Relearning Patent Law

By Kyu Hee Chu

Reviewed by Jennifer Williams

The law is constantly evolving. Sounds like something you would hear in a first-year law school class, but it’s true.  If you are a lawyer practicing patent law, you probably have been re-familiarized with that concept very recently – as a result of the America Invents Act.  Just last Friday (September 16, 2011), President Obama signed the patent reform bill into law, and now it’s time to learn the new rules.

Out of the many changes that the act calls for, some of the “major” changes that have been receiving much attention are:

1. First inventor to file: The America Invents Act now allows a patent to be awarded to the inventor who first files a patent application, rather than to the one who first comes up with the invention and files later (which was the old U.S. patent system).

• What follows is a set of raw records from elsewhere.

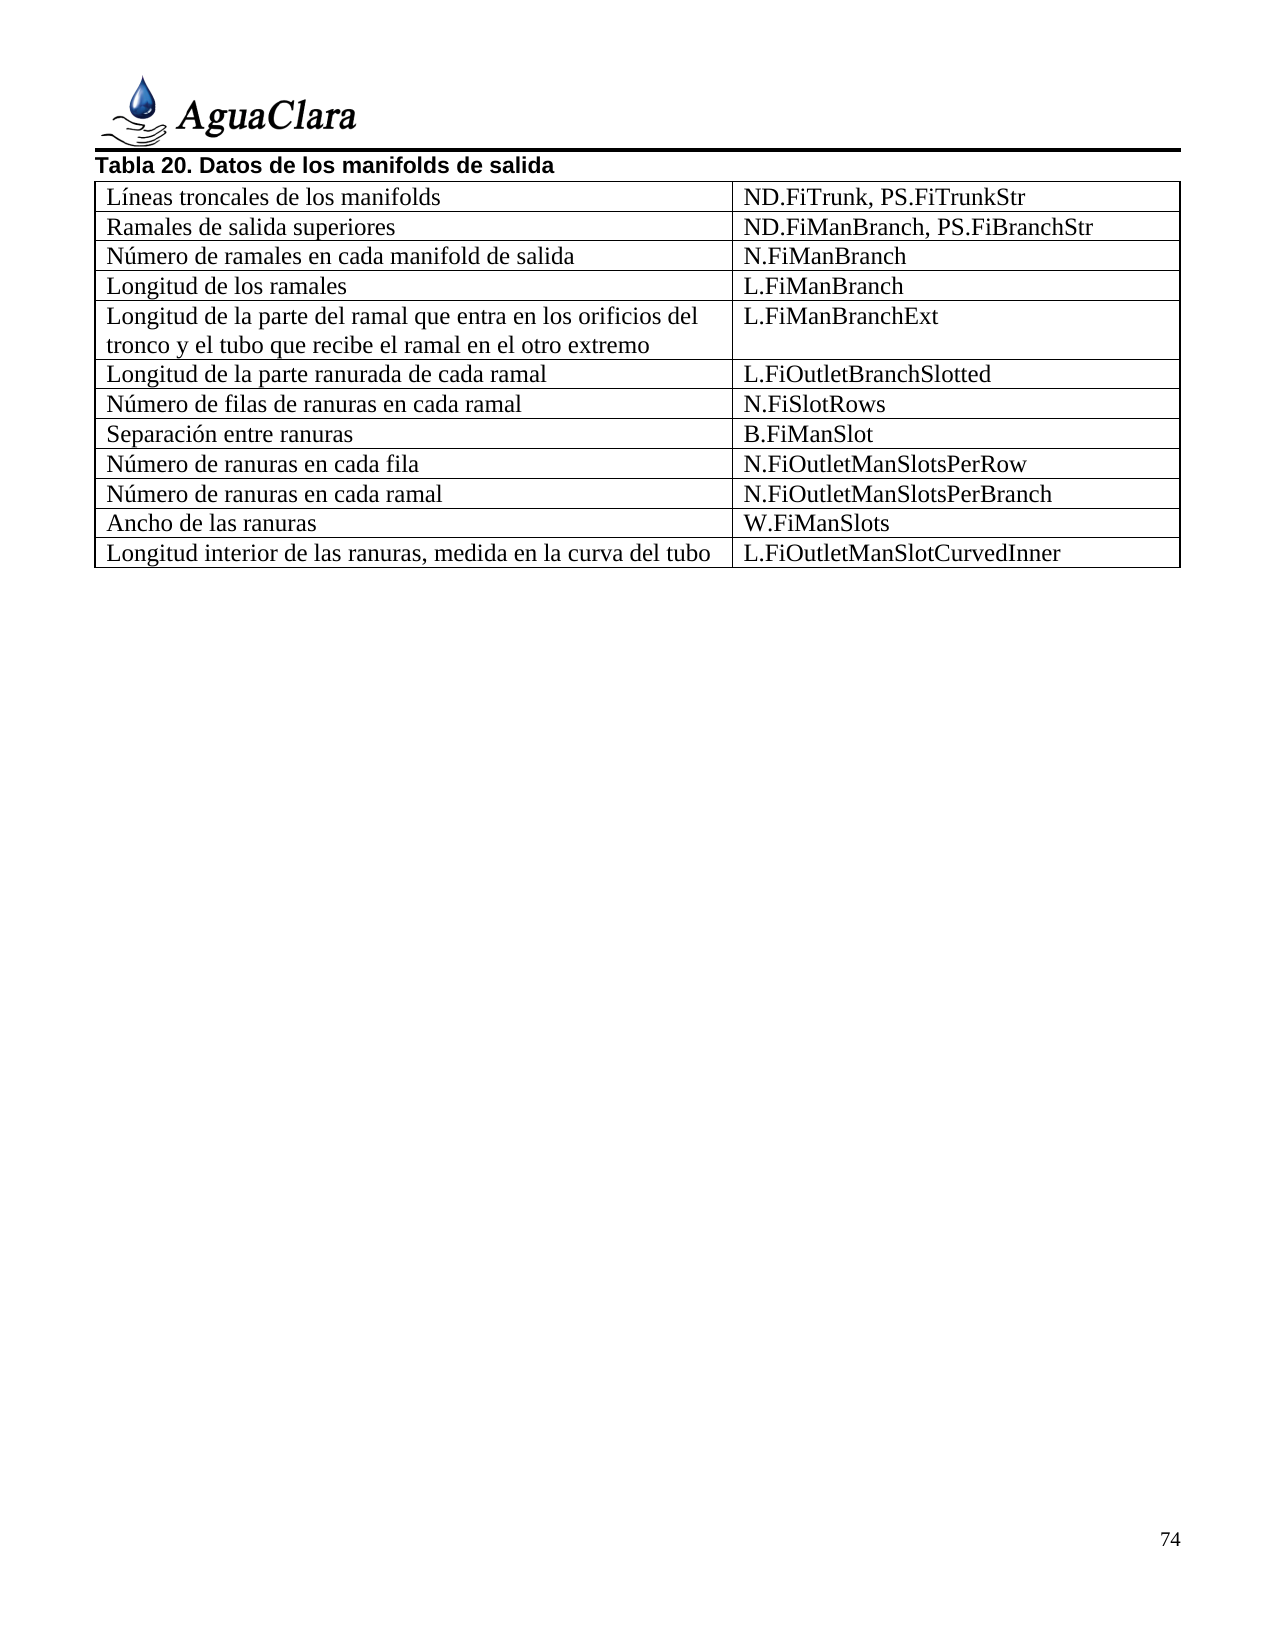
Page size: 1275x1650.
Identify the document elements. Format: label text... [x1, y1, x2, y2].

table_cell L.FiManBranch [733, 271, 1179, 300]
table_cell L.FiOutletBranchSlotted [733, 360, 1179, 388]
table_cell N.FiOutletManSlotsPerRow [733, 449, 1179, 478]
table_cell N.FiManBranch [733, 241, 1179, 270]
table_header Líneas troncales de los manifolds [96, 182, 732, 211]
table_cell B.FiManSlot [733, 419, 1179, 448]
table_cell Ancho de las ranuras [96, 509, 732, 537]
table_cell Longitud de la parte ranurada de cada ramal [96, 360, 732, 388]
table_cell L.FiOutletManSlotCurvedInner [733, 538, 1179, 567]
table_cell Número de ramales en cada manifold de salida [96, 241, 732, 270]
table_cell W.FiManSlots [733, 509, 1179, 537]
table_header ND.FiTrunk, PS.FiTrunkStr [733, 182, 1179, 211]
table_cell Número de ranuras en cada fila [96, 449, 732, 478]
table_cell Longitud de la parte del ramal que entra en los orificios del tronco y el tubo que recibe el ramal en el otro extremo [96, 301, 732, 358]
table_cell Número de filas de ranuras en cada ramal [96, 389, 732, 418]
table_cell N.FiSlotRows [733, 389, 1179, 418]
table_cell Separación entre ranuras [96, 419, 732, 448]
table_cell Número de ranuras en cada ramal [96, 479, 732, 507]
table_cell Ramales de salida superiores [96, 212, 732, 240]
table_cell L.FiManBranchExt [733, 301, 1179, 358]
picture [94, 75, 373, 148]
table_cell Longitud de los ramales [96, 271, 732, 300]
table_cell Longitud interior de las ranuras, medida en la curva del tubo [96, 538, 732, 567]
text Tabla 20. Datos de los manifolds de salida [94, 152, 1181, 179]
table_cell ND.FiManBranch, PS.FiBranchStr [733, 212, 1179, 240]
table_cell N.FiOutletManSlotsPerBranch [733, 479, 1179, 507]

2. Challenging patents: Under the new act, a) people will be able to ask the USPTO to review a patent on any grounds within 9 months of the patent grant date, b) there will be a new “transitional proceeding” which will make it easier to challenge business method patents, and c) there will be a proceeding dealing with allegations that the inventor improperly derived his or her invention from someone else.

3. More funding: The act provides for more funding to help speed up the patent examination process.[1]

There is much optimism for the act, including from President Obama, who believes that the act will help the U.S. Patent and Trademark Office by allowing it to hire more people and thus go through the applications that currently need to be reviewed more quickly and efficiently.[2]

However, there is also much dissatisfaction with the act – because many people believe that the new law doesn’t do much to actually change many of the existing problems. One of the criticisms of some of the changes in the new law, especially the changes in challenging patents, is that the new procedures will not really allow the ordinary person to challenge patents unless they are very diligent in monitoring the USPTO and that if people do not become aware of the patents until later, in effect the new changes will not be offering ordinary people any new real chances at challenging patents.[3]

Who is right? Will the new patent act bring the changes that it is intended to bring or will it end up being an act that nobody really worries about? As it usually is with the law, we will have to wait and see, but both sides have valid points – it seems likely that the increased funding will help speed up the patent examination process, but at the same time, the new changes in challenging patents may not be as effective as it is intended to be. Whatever happens, the fact that a new patent act has been passed is in itself a great achievement and shows that there is growing interest in the intellectual property arena.